In the last few months, I have been involved in helping several clients refine job descriptions. Someone besides the sales managers usually created the rough drafts that have been sent to me. Sometimes they come from inside the organization and sometimes from outside, but in 100% of the cases I have found myself thinking that what I was reading was not very useful. Sales managers are in a better position to write these than anyone else, but they don’t want to do it.
Creating or refining job descriptions is an important step to success. The outline below is something I have recently created. It may not be definitive for all jobs, but I think it works pretty well for titles within a sales organization.
If you are a sales manager, use this outline to make the task easier (and more productive).
Here’s the outline I suggest:
1. Job Title
2. Job Purpose
3. Primary Responsibilities
4. Leading Indicators
5. Performance Tracking
6. Initial Measures
1. Job Title
Think about how you want the person to introduce themselves to clients and prospects. You want a title that sounds like the person is working on the behalf of clients, not your organization. For example, instead of calling someone the Business Development Manager, consider calling him or her something like Client Solutions Manager. If good ideas don't come to you on the job title right away, complete the rest of this outline first and then come back and work on this.
2. Job Purpose
Start by asking yourself what is the business need that prompted us to hire this person? Complete these statements:
- We need this person because…
- They will increase sales or add to our overall profitability by…

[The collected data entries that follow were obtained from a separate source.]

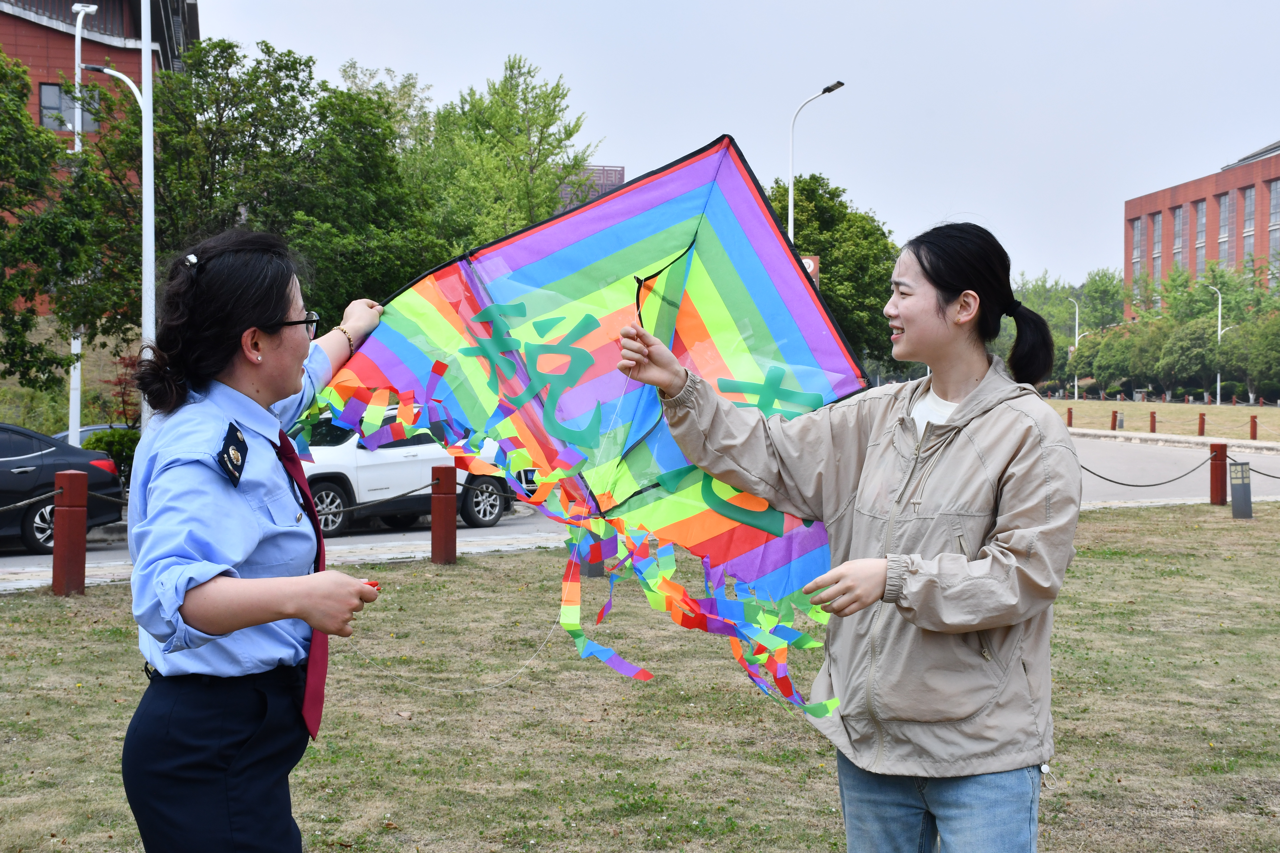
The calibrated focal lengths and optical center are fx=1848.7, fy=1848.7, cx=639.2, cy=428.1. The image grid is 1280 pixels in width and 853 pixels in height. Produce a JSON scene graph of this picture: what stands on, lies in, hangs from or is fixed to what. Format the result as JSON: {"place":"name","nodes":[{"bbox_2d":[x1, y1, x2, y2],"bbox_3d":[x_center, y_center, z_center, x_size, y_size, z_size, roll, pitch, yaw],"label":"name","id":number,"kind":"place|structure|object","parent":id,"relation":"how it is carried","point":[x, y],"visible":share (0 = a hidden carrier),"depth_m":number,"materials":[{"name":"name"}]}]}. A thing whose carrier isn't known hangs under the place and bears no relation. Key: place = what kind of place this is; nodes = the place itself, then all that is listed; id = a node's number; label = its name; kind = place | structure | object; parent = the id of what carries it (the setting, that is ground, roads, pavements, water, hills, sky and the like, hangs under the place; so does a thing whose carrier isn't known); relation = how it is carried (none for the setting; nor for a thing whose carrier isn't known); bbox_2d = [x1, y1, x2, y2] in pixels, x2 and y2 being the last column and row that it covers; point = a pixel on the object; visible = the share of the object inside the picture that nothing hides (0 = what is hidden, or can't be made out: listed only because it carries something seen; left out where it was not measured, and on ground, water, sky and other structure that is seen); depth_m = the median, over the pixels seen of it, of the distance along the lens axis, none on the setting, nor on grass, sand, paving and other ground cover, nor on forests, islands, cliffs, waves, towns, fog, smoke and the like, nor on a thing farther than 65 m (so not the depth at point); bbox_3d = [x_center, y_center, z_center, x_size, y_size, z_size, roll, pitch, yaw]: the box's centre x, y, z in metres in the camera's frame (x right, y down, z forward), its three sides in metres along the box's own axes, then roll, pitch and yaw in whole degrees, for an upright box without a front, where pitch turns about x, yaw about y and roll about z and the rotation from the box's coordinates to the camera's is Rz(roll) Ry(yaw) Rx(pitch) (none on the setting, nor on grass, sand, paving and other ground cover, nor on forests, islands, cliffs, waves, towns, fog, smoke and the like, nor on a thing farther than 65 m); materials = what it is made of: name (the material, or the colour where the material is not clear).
{"place":"outdoors","nodes":[
{"label":"outdoors","id":0,"kind":"place"},
{"bbox_2d":[0,0,199,304],"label":"brick building","id":1,"kind":"structure","parent":0,"point":[121,53],"materials":[{"name":"red brick"}]},
{"bbox_2d":[39,82,99,132],"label":"window","id":2,"kind":"structure","parent":1,"relation":"in","point":[86,118],"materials":[{"name":"glass"}]},
{"bbox_2d":[0,530,569,597],"label":"pavement","id":3,"kind":"structure","parent":0,"point":[354,558],"materials":[{"name":"grey"}]},
{"bbox_2d":[555,163,626,209],"label":"distant building","id":4,"kind":"structure","parent":0,"point":[619,175],"materials":[{"name":"brick"}]},
{"bbox_2d":[0,504,1279,852],"label":"lawn","id":5,"kind":"structure","parent":0,"point":[86,598],"materials":[{"name":"green plant"}]},
{"bbox_2d":[51,470,88,596],"bbox_3d":[-4.115,0.778,13.300,0.204,0.953,0.208,0,2,-8],"label":"red post","id":6,"kind":"object","parent":5,"relation":"on","point":[58,526],"visible":0.98,"depth_m":13.21,"materials":[{"name":"red wood"}]},
{"bbox_2d":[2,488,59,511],"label":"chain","id":7,"kind":"object","parent":6,"relation":"attached to","point":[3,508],"visible":0.86,"depth_m":13.51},
{"bbox_2d":[118,227,391,852],"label":"woman","id":8,"kind":"object","parent":5,"relation":"on","point":[224,630],"visible":0.98,"depth_m":3.86},
{"bbox_2d":[361,580,381,590],"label":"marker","id":9,"kind":"object","parent":8,"relation":"in","point":[374,585],"visible":0.39,"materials":[{"name":"red plastic"}]},
{"bbox_2d":[303,133,878,717],"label":"kite","id":10,"kind":"object","parent":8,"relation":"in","point":[697,165],"visible":0.76,"depth_m":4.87,"materials":[{"name":"multicoloured fabric"}]},
{"bbox_2d":[430,465,457,565],"bbox_3d":[-1.675,0.778,15.726,0.204,0.901,0.210,0,2,-8],"label":"red bollard","id":11,"kind":"object","parent":5,"relation":"on","point":[442,501],"visible":0.98,"depth_m":15.64,"materials":[{"name":"red"}]},
{"bbox_2d":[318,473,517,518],"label":"chain","id":12,"kind":"object","parent":11,"relation":"attached to","point":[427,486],"visible":0.57,"depth_m":15.64,"materials":[{"name":"black metal"}]},
{"bbox_2d":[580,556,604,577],"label":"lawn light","id":13,"kind":"object","parent":5,"relation":"on","point":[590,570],"visible":0.19,"depth_m":14.57,"materials":[{"name":"grey"}]},
{"bbox_2d":[618,210,1088,852],"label":"woman","id":14,"kind":"object","parent":5,"relation":"on","point":[907,317],"visible":0.99,"depth_m":3.81},
{"bbox_2d":[1209,442,1228,504],"bbox_3d":[7.202,0.600,22.982,0.205,0.838,0.208,0,2,-8],"label":"red post","id":15,"kind":"object","parent":5,"relation":"on","point":[1216,476],"visible":0.98,"depth_m":22.90,"materials":[{"name":"red"}]},
{"bbox_2d":[1081,454,1214,488],"bbox_3d":[6.083,0.589,23.543,2.834,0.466,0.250,-1,2,-20],"label":"chain","id":16,"kind":"object","parent":15,"relation":"hanging from","point":[1141,486],"visible":0.7,"depth_m":23.64,"materials":[{"name":"black"}]},
{"bbox_2d":[1228,458,1279,477],"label":"chain","id":17,"kind":"object","parent":15,"relation":"attached to","point":[1271,476],"visible":0.85,"depth_m":24.51,"materials":[{"name":"black"}]},
{"bbox_2d":[1228,460,1252,518],"bbox_3d":[6.770,0.721,20.840,0.224,0.680,0.219,0,2,-8],"label":"bollard","id":18,"kind":"object","parent":5,"relation":"on","point":[1241,486],"visible":0.99,"depth_m":20.75,"materials":[{"name":"grey metal"}]},
{"bbox_2d":[1,427,1279,585],"label":"road","id":19,"kind":"structure","parent":0,"point":[522,521],"materials":[{"name":"grey concrete"}]},
{"bbox_2d":[0,423,126,554],"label":"black car","id":20,"kind":"object","parent":19,"relation":"on","point":[53,471],"visible":0.86,"depth_m":18.68,"materials":[{"name":"black metal"}]},
{"bbox_2d":[53,422,133,442],"label":"car","id":21,"kind":"object","parent":19,"relation":"on","point":[91,429],"visible":0.09,"depth_m":29.84,"materials":[{"name":"metal"}]},
{"bbox_2d":[291,408,521,538],"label":"white suv","id":22,"kind":"object","parent":19,"relation":"on","point":[497,508],"visible":0.46,"depth_m":21.24,"materials":[{"name":"white metal"}]},
{"bbox_2d":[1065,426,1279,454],"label":"curb","id":23,"kind":"structure","parent":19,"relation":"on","point":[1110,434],"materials":[{"name":"stone"}]},
{"bbox_2d":[189,0,1279,294],"label":"sky","id":24,"kind":"structure","parent":0,"point":[554,55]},
{"bbox_2d":[1042,396,1279,443],"label":"lawn","id":25,"kind":"structure","parent":0,"point":[1216,409],"materials":[{"name":"plant"}]},
{"bbox_2d":[1066,406,1073,426],"bbox_3d":[14.267,-0.248,61.217,0.199,0.892,0.212,0,2,-8],"label":"red bollard","id":26,"kind":"object","parent":25,"relation":"on","point":[1070,414],"visible":0.97,"depth_m":61.15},
{"bbox_2d":[1065,295,1081,403],"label":"street lamp","id":27,"kind":"object","parent":25,"relation":"on","point":[1075,391],"visible":0.87,"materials":[{"name":"metal"}]},
{"bbox_2d":[1110,409,1118,428],"bbox_3d":[14.284,-0.138,55.611,0.195,0.817,0.207,0,2,-8],"label":"red bollard","id":28,"kind":"object","parent":25,"relation":"on","point":[1115,416],"visible":0.96,"depth_m":55.53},
{"bbox_2d":[1116,411,1124,429],"bbox_3d":[14.050,-0.101,53.998,0.256,0.694,0.276,0,2,-8],"label":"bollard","id":29,"kind":"object","parent":25,"relation":"on","point":[1121,421],"visible":0.99,"depth_m":53.89,"materials":[{"name":"grey metal"}]},
{"bbox_2d":[1148,410,1156,432],"bbox_3d":[14.542,-0.099,52.424,0.182,0.773,0.193,0,2,-8],"label":"red bollard","id":30,"kind":"object","parent":25,"relation":"on","point":[1153,416],"visible":0.98,"depth_m":52.35,"materials":[{"name":"red"}]},
{"bbox_2d":[1156,318,1220,397],"label":"tree","id":31,"kind":"object","parent":25,"relation":"on","point":[1193,347],"visible":0.94,"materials":[{"name":"green plant"}]},
{"bbox_2d":[1197,411,1206,436],"bbox_3d":[16.417,-0.027,53.956,0.197,0.830,0.207,0,2,-8],"label":"red bollard","id":32,"kind":"object","parent":25,"relation":"on","point":[1203,421],"visible":0.97,"depth_m":53.88,"materials":[{"name":"red"}]},
{"bbox_2d":[1202,281,1222,405],"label":"street lamp","id":33,"kind":"object","parent":25,"relation":"on","point":[1218,379],"visible":0.92,"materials":[{"name":"white metal"}]},
{"bbox_2d":[1221,309,1279,402],"label":"tree","id":34,"kind":"object","parent":25,"relation":"on","point":[1253,364],"visible":0.99,"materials":[{"name":"green plant"}]},
{"bbox_2d":[1249,414,1258,440],"bbox_3d":[16.582,0.059,49.870,0.182,0.831,0.193,0,2,-8],"label":"red bollard","id":35,"kind":"object","parent":25,"relation":"on","point":[1253,434],"visible":0.99,"depth_m":49.80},
{"bbox_2d":[1123,138,1279,316],"label":"brick building","id":36,"kind":"structure","parent":0,"point":[1128,210],"materials":[{"name":"red brick"}]},
{"bbox_2d":[1130,216,1142,280],"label":"window","id":37,"kind":"structure","parent":36,"relation":"in","point":[1138,235],"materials":[{"name":"grey glass"}]},
{"bbox_2d":[1151,210,1162,278],"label":"window","id":38,"kind":"structure","parent":36,"relation":"in","point":[1158,222],"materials":[{"name":"grey glass"}]},
{"bbox_2d":[1171,205,1184,268],"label":"window","id":39,"kind":"structure","parent":36,"relation":"in","point":[1178,225],"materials":[{"name":"glass"}]},
{"bbox_2d":[1194,199,1207,280],"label":"window","id":40,"kind":"structure","parent":36,"relation":"in","point":[1201,237],"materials":[{"name":"glass"}]},
{"bbox_2d":[1217,192,1231,265],"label":"window","id":41,"kind":"structure","parent":36,"relation":"in","point":[1223,207],"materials":[{"name":"glass"}]},
{"bbox_2d":[1242,187,1255,261],"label":"window","id":42,"kind":"structure","parent":36,"relation":"in","point":[1248,202],"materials":[{"name":"glass"}]},
{"bbox_2d":[1267,178,1279,281],"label":"window","id":43,"kind":"structure","parent":36,"relation":"in","point":[1278,187],"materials":[{"name":"glass"}]},
{"label":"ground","id":44,"kind":"structure","parent":0},
{"bbox_2d":[0,41,78,400],"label":"tree","id":45,"kind":"object","parent":44,"relation":"on","point":[18,120],"visible":0.99,"depth_m":26.49,"materials":[{"name":"green plant"}]},
{"bbox_2d":[66,0,102,449],"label":"street lamp","id":46,"kind":"object","parent":44,"relation":"on","point":[76,381],"visible":0.56,"depth_m":27.42,"materials":[{"name":"white metal"}]},
{"bbox_2d":[80,425,142,482],"bbox_3d":[-7.423,0.522,26.448,1.395,1.117,1.243,0,2,-8],"label":"shrub","id":47,"kind":"object","parent":44,"relation":"on","point":[124,439],"visible":0.3,"depth_m":26.10,"materials":[{"name":"green plant"}]},
{"bbox_2d":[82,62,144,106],"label":"street lamp","id":48,"kind":"object","parent":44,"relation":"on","point":[104,70],"visible":0.38,"depth_m":31.16,"materials":[{"name":"metal"}]},
{"bbox_2d":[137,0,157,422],"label":"white pole","id":49,"kind":"object","parent":44,"relation":"on","point":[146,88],"visible":0.8,"depth_m":23.63,"materials":[{"name":"white metal"}]},
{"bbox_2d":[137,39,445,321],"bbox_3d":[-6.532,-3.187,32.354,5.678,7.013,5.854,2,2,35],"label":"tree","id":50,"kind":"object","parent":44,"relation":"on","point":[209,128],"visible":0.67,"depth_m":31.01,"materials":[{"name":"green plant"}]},
{"bbox_2d":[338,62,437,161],"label":"tree","id":51,"kind":"object","parent":44,"relation":"on","point":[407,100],"visible":0.35,"depth_m":57.28,"materials":[{"name":"green plant"}]},
{"bbox_2d":[412,53,598,252],"bbox_3d":[-3.461,-4.463,44.639,5.270,8.832,5.169,1,2,32],"label":"tree","id":52,"kind":"object","parent":44,"relation":"on","point":[547,212],"visible":0.78,"depth_m":43.61,"materials":[{"name":"green plant"}]},
{"bbox_2d":[787,79,844,246],"bbox_3d":[4.008,-3.421,42.688,0.979,8.529,0.674,0,2,-8],"label":"street lamp","id":53,"kind":"object","parent":44,"relation":"on","point":[790,220],"visible":0.49,"depth_m":42.68,"materials":[{"name":"metal"}]},
{"bbox_2d":[800,254,819,286],"bbox_3d":[3.530,-3.012,39.206,0.799,1.314,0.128,0,2,-8],"label":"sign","id":54,"kind":"object","parent":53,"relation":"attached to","point":[810,262],"visible":0.21,"depth_m":39.14,"materials":[{"name":"red"}]},
{"bbox_2d":[764,169,897,374],"bbox_3d":[5.564,-4.035,59.303,6.509,8.769,6.495,1,2,28],"label":"tree","id":55,"kind":"object","parent":44,"relation":"on","point":[797,190],"visible":0.54,"depth_m":57.55,"materials":[{"name":"green plant"}]},
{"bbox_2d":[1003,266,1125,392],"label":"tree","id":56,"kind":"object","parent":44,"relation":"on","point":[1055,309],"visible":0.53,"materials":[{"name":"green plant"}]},
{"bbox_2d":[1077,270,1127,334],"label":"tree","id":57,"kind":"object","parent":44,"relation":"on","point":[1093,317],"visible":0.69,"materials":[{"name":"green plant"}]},
{"bbox_2d":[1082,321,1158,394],"label":"tree","id":58,"kind":"object","parent":44,"relation":"on","point":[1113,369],"visible":0.86,"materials":[{"name":"green plant"}]},
{"bbox_2d":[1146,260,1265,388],"label":"tree","id":59,"kind":"object","parent":44,"relation":"on","point":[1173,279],"visible":0.75,"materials":[{"name":"green plant"}]}
]}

For someone who is hired to set appointments for salespeople, the job purpose might look like this:
Find new potential advertisers who can spend $10,000 or more a month and set up appointments for salespeople with those prospects.
3. Primary Responsibilities
Try to limit it to the top 4 to 5 or if you can’t condense that much, at least place in 4 to 5 groups, with bullet points under those main items.
Let’s continue with the person who is being hired to set appointments for salespeople. The primary responsibilities might look like this:
Secure appointments with potential new advertisers who can spend $10,000 or more a month:
- Make a new list of possible Target accounts to approach each month, cleared with sales management.
- Create a plan of approach to get their attention and ultimately secure an appointment.
- Be persistent, making 4 or 5 attempts with each prospect over a 2- to 3-week period of time. If you can’t break through at that point, drop the prospect and move on.
- Set up appointments for the salespeople with those prospects you connect with.
4. Leading Indicators
What will you measure regularly to provide the best chance for success?
For example, the Leading Indicators for a salesperson you hire to focus on business development might look something like this:
- The number of target accounts they have at any given time
- Number of first-time face-to-face calls on target accounts
- Number of presentations made to target accounts
- Average dollar-amount of each proposal
- Average time from first call to close on those target accounts
5. Performance Tracking
What will you track regularly to be sure the person in this job is having success? For the same business development job, the performance tracking might look something like this:
- Monthly billing
- Performance vs. goal
- Number of new accounts per month
- Average billing per account
6. Initial Measures
To get started, complete this statement. I will know they are off to a good start after 30 days if…
You might decide on something like this for that new salesperson focused on business development:
- Identify 50 potential prospects in week one and then work to secure an appointment with the 5 best prospects by the end of 30 days.